The struggle grew more intense. He could not answer her.
“Shhh,” she said, taking his hands into her own. “Don’t talk. Just think. Is it something… is it something they do to you?”
A nod, the merest hint of a nod.
“Something they do… to your brain? To your mind?”
A flicker of eyelid, tiny. If she had not learned to read almost invisible twitches, she would not have seen it.
“Is it…” She thought coldly of what she had seen at the bon Damfels estancia. “Is it a kind of blanking out?”
He blinked, breathing deeply.
“A compulsion?”
He sighed, letting go. His head sagged.
“A compulsion to ride, but an inability to think about riding, an inability to talk about riding.” She said it to herself, not to him, knowing it was true, and he looked at her out of shining eyes. Tears?
“Which,” she continued, watching him closely, “must be more intense the more frequently you ride.” She knew she was right. “You managed to speak to us once right after a Hunt…”
“They had gone,” he gargled, panting. “After a long Hunt, they go away. Today they are here, all around Opal Hill, nearby!”
“During the winter, the compulsion almost leaves you?” she asked. “And during the summer? But in spring and fall, you are possessed by it? Those of you who ride?”
He only looked at her, knowing she needed no confirmation.

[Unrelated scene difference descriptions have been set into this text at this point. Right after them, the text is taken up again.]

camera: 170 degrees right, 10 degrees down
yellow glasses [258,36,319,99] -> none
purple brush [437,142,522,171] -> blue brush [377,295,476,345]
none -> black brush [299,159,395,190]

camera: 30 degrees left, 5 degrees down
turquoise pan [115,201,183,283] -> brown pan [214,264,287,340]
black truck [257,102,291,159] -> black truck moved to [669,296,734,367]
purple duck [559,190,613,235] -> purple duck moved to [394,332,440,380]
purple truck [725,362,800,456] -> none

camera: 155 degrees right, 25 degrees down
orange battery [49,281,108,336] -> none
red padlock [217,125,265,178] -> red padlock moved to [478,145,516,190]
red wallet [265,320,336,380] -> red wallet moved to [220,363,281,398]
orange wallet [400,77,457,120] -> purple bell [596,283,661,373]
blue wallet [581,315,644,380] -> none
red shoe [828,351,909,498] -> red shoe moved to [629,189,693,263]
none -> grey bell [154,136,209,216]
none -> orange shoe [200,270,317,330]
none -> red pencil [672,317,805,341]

“What do they do when winter ends? To bring you into line? Do they gather around your estancias? In their dozens? Their hundreds?” He did not deny it. “They gather and press upon you, insisting upon the Hunt. There must also be some pressure to make the children ride. Some compulsion there, as well?”
“Dimity,” he said with a sigh.
“Your little sister.”
“My little sister.”
“Your father…”
“Has ridden for years, Master of the Hunt, for years, like Gustave…”
“So,” she said, thinking she must tell Rigo. Must somehow make him understand.
“I’ll take Mama home,” he whispered, his face clearing.
“How have you withstood them?” her voice was as low as his. “Why have they not bitten off your arm or leg? Isn’t that what they do when one of you tries to stand fast?”
He did not answer. He did not need to answer. She could puzzle it out for herself. It was not that he withstood them while he was riding. If he had done so, he would have vanished or been punished for it. Oh, no, when he rode he was one of them, like all the rest. The secret was that he recovered quickly when the ride was over. Quickly enough to say some things, to hint some things.